Example of what I do now: Outlook launches an external Windows app (order manager) with every new message (via Rules Wizard). The external order manager app uses msoutl9.olb type library imported as components into Borland C++. This app opens the inbox and reads the new messages, looking for order confirmations sent from a website. The order confirmations are XML attachments and are processed into a MySQL database. The emails are sorted into folders based on order number, for easy retrieval later if needed. The UPS shipper program exports data into the same MySQL database. The order manager program scans the shipping tables for tracking numbers as orders come in, or when an operator tells it to update. Once the orders are in shipment status the order manager generates email messages in the outlook drafts folder and then sends them. This has the added benefit of archiving both inbound and outbound emails for each order within the outlook folders.

In other words, the purpose of this invention (a Windows app which communicated with Outlook via Outlook COM components) was to generate emails to customers telling them their order had dispatched, once UPS had assigned a tracking number to the shipment. The invention took two inputs:

a) Email order confirmations from the website which customers order through.

b) Tracking numbers from the UPS shipper program (presumably UPS WorldShip).

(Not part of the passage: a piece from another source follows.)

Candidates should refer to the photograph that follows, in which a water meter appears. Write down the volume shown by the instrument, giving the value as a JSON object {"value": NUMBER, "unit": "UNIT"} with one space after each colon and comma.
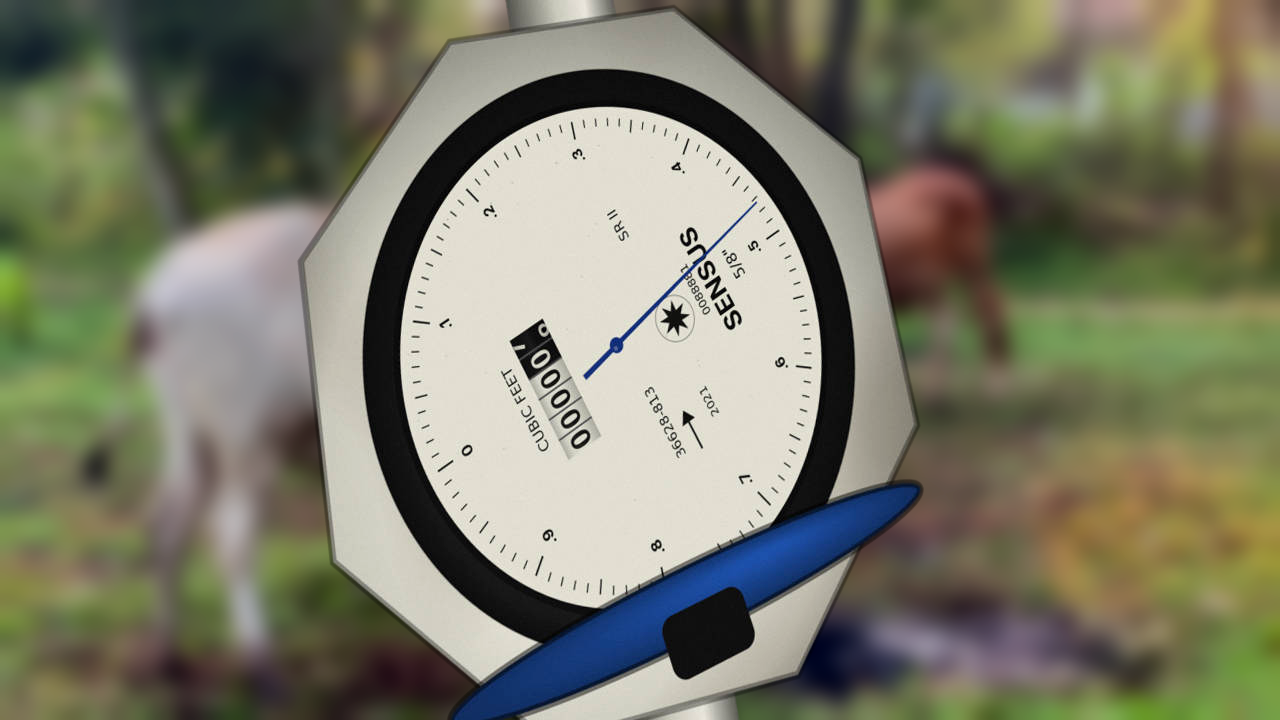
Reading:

So input b) was an external event sent to the Outlook email client from the UPS shipper program [covering claim 1.1 of the patent]. The event was mediated through the MySQL tables which were accessed by both the UPS shipper program and the invention. The event caused the dispatch of a "Your order has shipped" email to the customer, which was then archived in the same folder as the incoming order confirmation email. [covering claim 1.2 of the patent].

This invention therefore appears to invalidate both claims of the patent.